The authors, in part, blame poor timing in the use of hospital services, such as elective surgical suites during prime emergency room days, Tuesday, Wednesday and Thursday. On those days, surges occur, although they are largely unpredictable.

"During these times, everything goes wrong, ambulances are diverted, patients are boarded in emergency departments, patients are often prematurely discharged from the ICU to make room for more ill patients or elective surgical cases, nurses are overloaded and stressed and patient discharges take place prematurely, resulting in patient readmissions.

"On days like these, hospital clinicians and managers face an unlikable dilemma, to admit a patient to a nonpreferred unit or to board the patient in the emergency department or the postanesthesia care unit until a bed in the preferred unit becomes available.

"During these times," they continued, "proper placement is an exercise in wishful thinking and the definition of a preferred bed becomes 'the one that is available.'"

In an interview, Litvak said, "We put patients wherever there is a hole. We're not in the position to put the right patient in the right bed."
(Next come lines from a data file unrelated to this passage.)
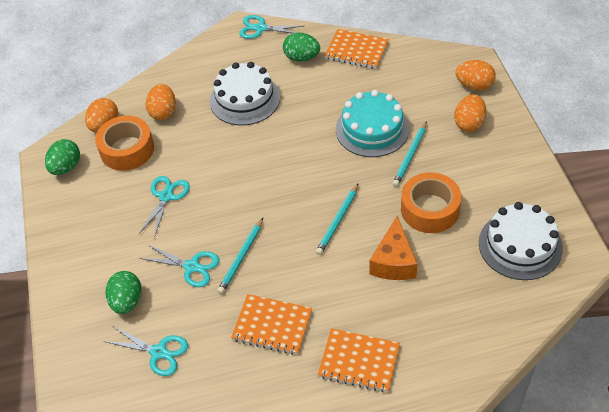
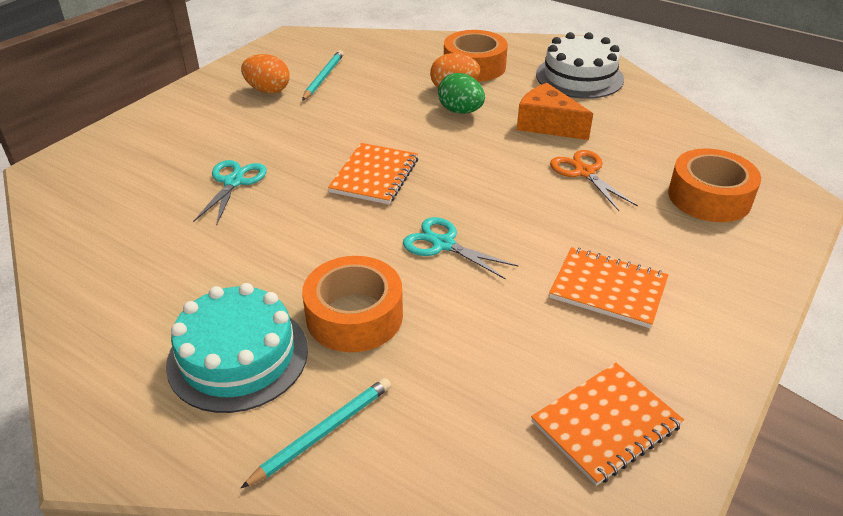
green egg: 3 -> 1
orange egg: 4 -> 2
orange scissors: 0 -> 1
orange tape: 2 -> 3
turquoise pencil: 3 -> 2
turquoise scissors: 4 -> 2
white cake: 2 -> 1

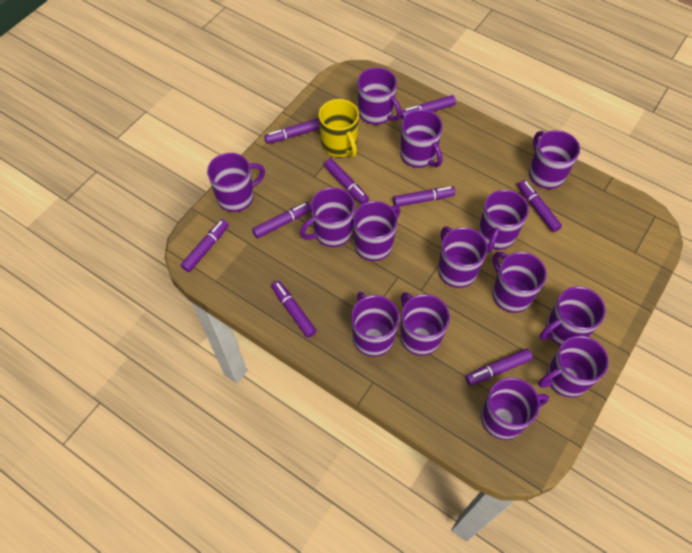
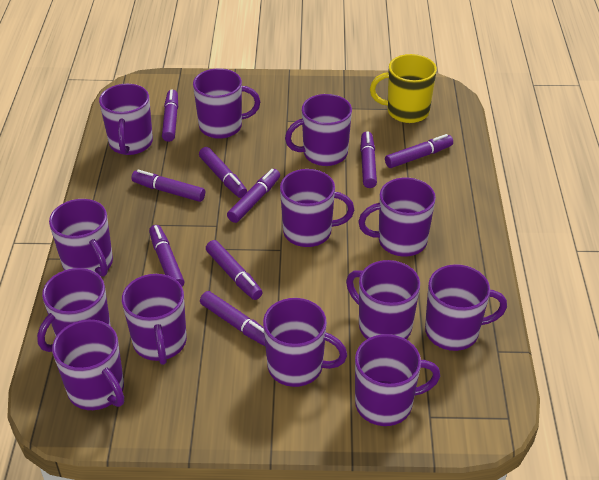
purple mug: 14 -> 13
They added that the benefits of such teams, also called "Code Blue" teams, have not been proven. "RRT studies were often of poor quality and clinicians often failed to call an RRT when they should have, leading to uncertainty in the estimates of benefit."
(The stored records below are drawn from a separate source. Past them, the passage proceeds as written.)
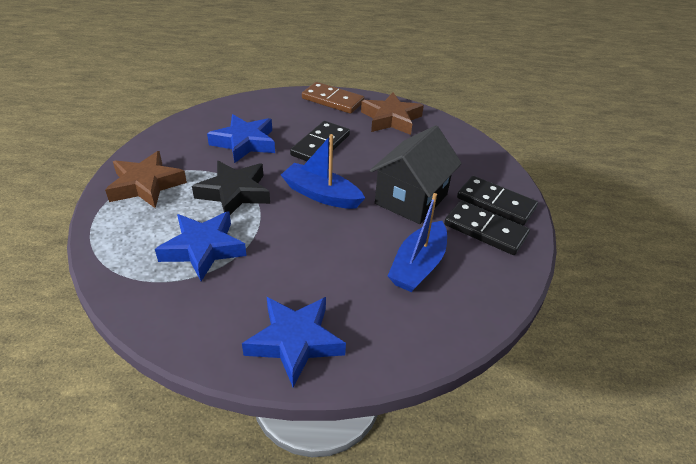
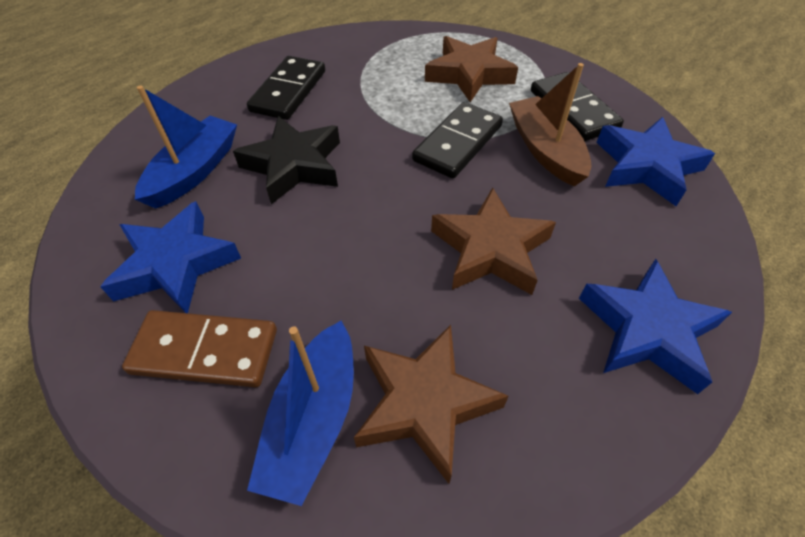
black house: 1 -> 0
brown boat: 0 -> 1
brown star: 2 -> 3

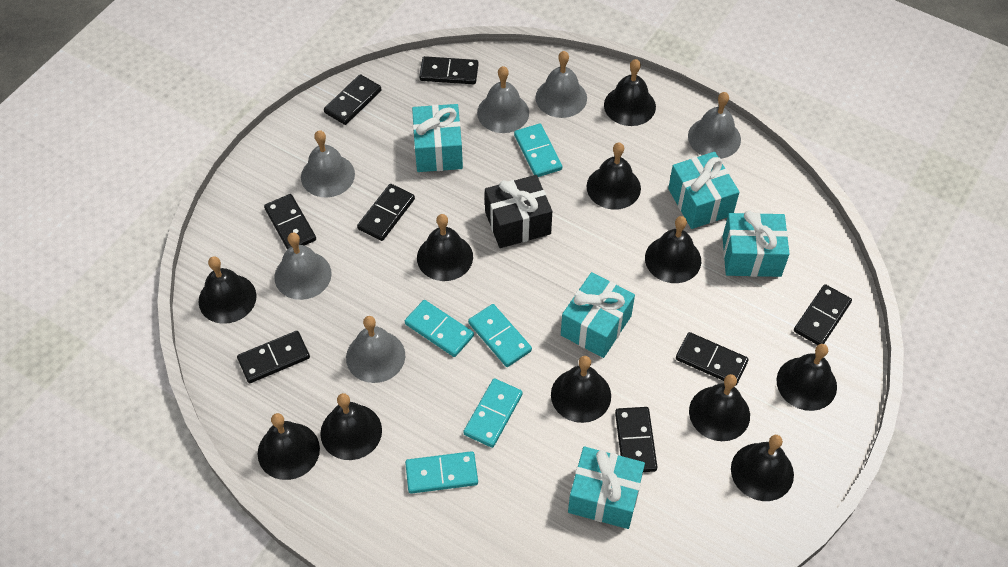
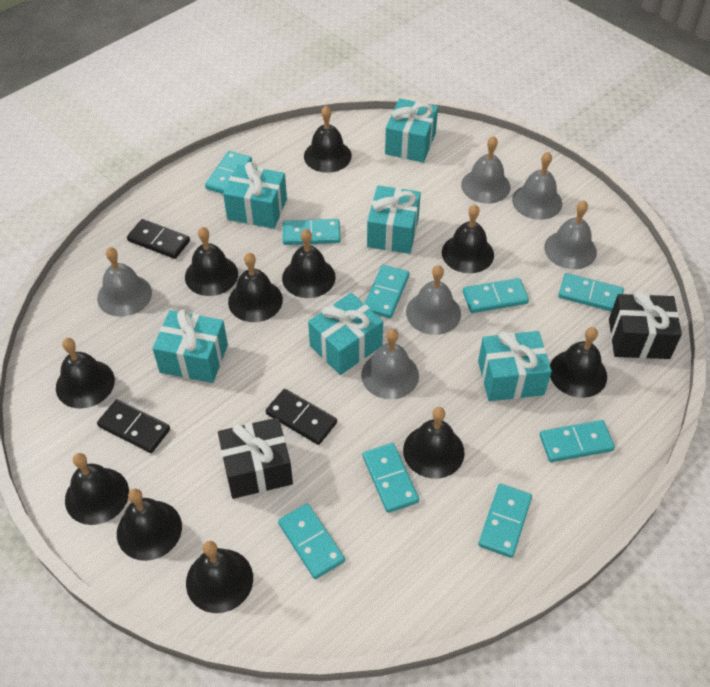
black domino: 8 -> 3
black gift: 1 -> 2
turquoise domino: 5 -> 9
turquoise gift: 5 -> 6

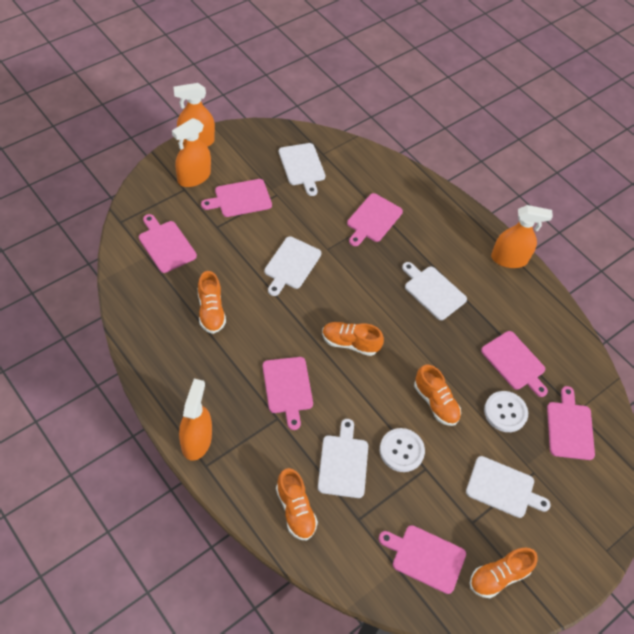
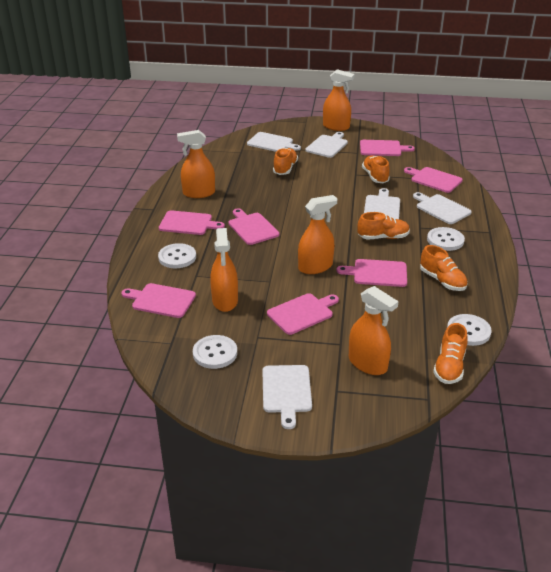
orange spray bottle: 4 -> 5
white button: 2 -> 4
"It seems perverse to measure the success of RRTs by counting the number of saved lives that were put at risk by triage errors, driven by ineffective management of patient flow," they wrote.

The concept of rapid response teams was developed decades ago in Australia, but it was greatly advanced in the U.S. by new Centers for Medicare & Medicaid Services director Don Berwick, MD, then president and CEO of the Institute for Healthcare Improvement. IHI made rapid response teams one of the seven safety strategies in its "100,000 Lives Campaign" in 2005.

Since then, says Don Goldmann, MD, IHI senior vice president, rapid response teams have proliferated in hundreds to thousands of hospitals.

Goldmann says that while he agrees in principle with Pronovost's and Litvak's arguments, "Emergency department physicians and staff can't tell in every case which patients are going to experience some problems, even though when they are admitted they look like they'll be fine on a regular unit."

He also says that while he knows some question the validity of studies that says rapid response teams do save lives, it would hard to test the theory today with a trial. "Most institutional review boards would find it problematic to set up a control group," he says.

In an interview, Litvak expanded on ways to solve the problem. He said that much of the ICU demand may be alleviated by smoothing out elective surgical schedules.  Hospitals can avoid having to move patients out of ICUs, or assigning them to non-monitored beds, by adjusting surgical schedules. That smoothes the flow of patients from the crowded emergency room as well, he said.

Goldmann says that the take-home message of the Pronovost and Litvak commentary should be that "as much as possible, patients' risks should be assessed.  Their point is As much as possible, patients risks should be properly assessed, and if they need an intensive care or monitored bed, that's where they should go."

But Litvak says the problem goes much deeper: poor attention to patient flow management.

"If you ask me today, could you tell me which type of medical error is bigger: errors caused by clinical mistakes or errors from patient flow mismanagement I would have a real problem answering. And yet the whole country is concentrating on the first and the second is off the radar screen. It's at least equally significant and has been completely overlooked."